Chihuahua or muffin? My search for the best computer vision API
CTO and Head of Research & Design at TOPBOTS, a strategy & research firm for enterprise artificial intelligence.
This popular internet meme demonstrates the alarming resemblance shared between chihuahuas and muffins. These images are commonly shared in presentations in the Artificial Intelligence (AI) industry (myself included).
But one question I haven’t seen anyone answer is just how good IS modern AI at removing the uncertainty of an image that could resemble a chihuahua or a muffin? For your entertainment and education, I’ll be investigating this question today.
Binary classification has been possible since the perceptron algorithm was invented in 1957. If you think AI is hyped now, the New York Times reported in 1958 that the invention was the beginning of a computer that would “be able to walk, talk, see, write, reproduce itself and be conscious of its existence.” While perceptron machines, like the Mark 1, were designed for image recognition, in reality they can only discern patterns that are linearly separable. This prevents them from learning the complex patterns found in most visual media.

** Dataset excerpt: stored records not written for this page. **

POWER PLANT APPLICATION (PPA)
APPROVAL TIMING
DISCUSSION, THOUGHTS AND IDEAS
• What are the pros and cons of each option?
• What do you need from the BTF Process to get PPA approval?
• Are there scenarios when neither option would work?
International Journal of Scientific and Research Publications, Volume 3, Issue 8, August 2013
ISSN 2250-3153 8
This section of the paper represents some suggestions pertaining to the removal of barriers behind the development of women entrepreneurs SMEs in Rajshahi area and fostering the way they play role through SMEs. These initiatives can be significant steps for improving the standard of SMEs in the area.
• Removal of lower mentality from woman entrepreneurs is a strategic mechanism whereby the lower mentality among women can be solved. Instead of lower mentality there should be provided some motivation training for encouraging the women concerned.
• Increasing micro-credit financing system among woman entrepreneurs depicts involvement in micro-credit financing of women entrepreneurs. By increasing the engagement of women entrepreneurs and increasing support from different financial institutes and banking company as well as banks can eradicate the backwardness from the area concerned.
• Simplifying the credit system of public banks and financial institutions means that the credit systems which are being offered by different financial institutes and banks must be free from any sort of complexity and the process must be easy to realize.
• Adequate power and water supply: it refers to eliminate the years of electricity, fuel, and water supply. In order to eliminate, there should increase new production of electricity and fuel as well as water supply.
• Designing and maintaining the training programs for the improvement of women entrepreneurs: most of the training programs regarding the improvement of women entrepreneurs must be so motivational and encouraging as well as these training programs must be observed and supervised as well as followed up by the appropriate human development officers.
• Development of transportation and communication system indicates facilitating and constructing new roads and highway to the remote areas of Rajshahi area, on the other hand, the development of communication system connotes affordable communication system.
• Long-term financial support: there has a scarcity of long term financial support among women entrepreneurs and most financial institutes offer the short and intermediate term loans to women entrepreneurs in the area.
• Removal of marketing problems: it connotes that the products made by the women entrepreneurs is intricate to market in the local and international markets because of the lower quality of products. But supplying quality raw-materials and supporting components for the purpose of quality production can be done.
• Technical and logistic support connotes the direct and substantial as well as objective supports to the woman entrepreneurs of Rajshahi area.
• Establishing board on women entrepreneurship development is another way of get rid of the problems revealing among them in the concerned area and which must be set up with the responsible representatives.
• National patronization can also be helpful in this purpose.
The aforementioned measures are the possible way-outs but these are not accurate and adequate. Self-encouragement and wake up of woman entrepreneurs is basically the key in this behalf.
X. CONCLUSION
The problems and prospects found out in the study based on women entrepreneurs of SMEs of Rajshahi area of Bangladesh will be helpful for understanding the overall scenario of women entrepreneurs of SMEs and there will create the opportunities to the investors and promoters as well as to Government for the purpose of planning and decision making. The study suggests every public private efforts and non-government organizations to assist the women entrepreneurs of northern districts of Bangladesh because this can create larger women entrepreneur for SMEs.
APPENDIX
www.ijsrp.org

No wonder the world was disillusioned and an AI winter ensued. Since then, multi-layer perceptions (popular in the 1980s) and convolutional neural networks (pioneered by Yann LeCun in 1998) have greatly outperformed single-layer perceptions in image recognition tasks.
With large labelled data sets like ImageNet and powerful GPU computing, more advanced neural network architectures like AlexNet, VGG, Inception, and ResNet have achieved state-of-the-art performance in computer vision.
Computer vision and image recognition APIs
If you’re a machine learning engineer, it’s easy to experiment with and fine-tune these models by using pre-trained models and weights in either Keras/Tensorflow or PyTorch. If you’re not comfortable tweaking neural networks on your own, you’re in luck. Virtually all the leading technology giants and promising startups claim to “democratize AI” by offering easy-to-use computer vision APIs.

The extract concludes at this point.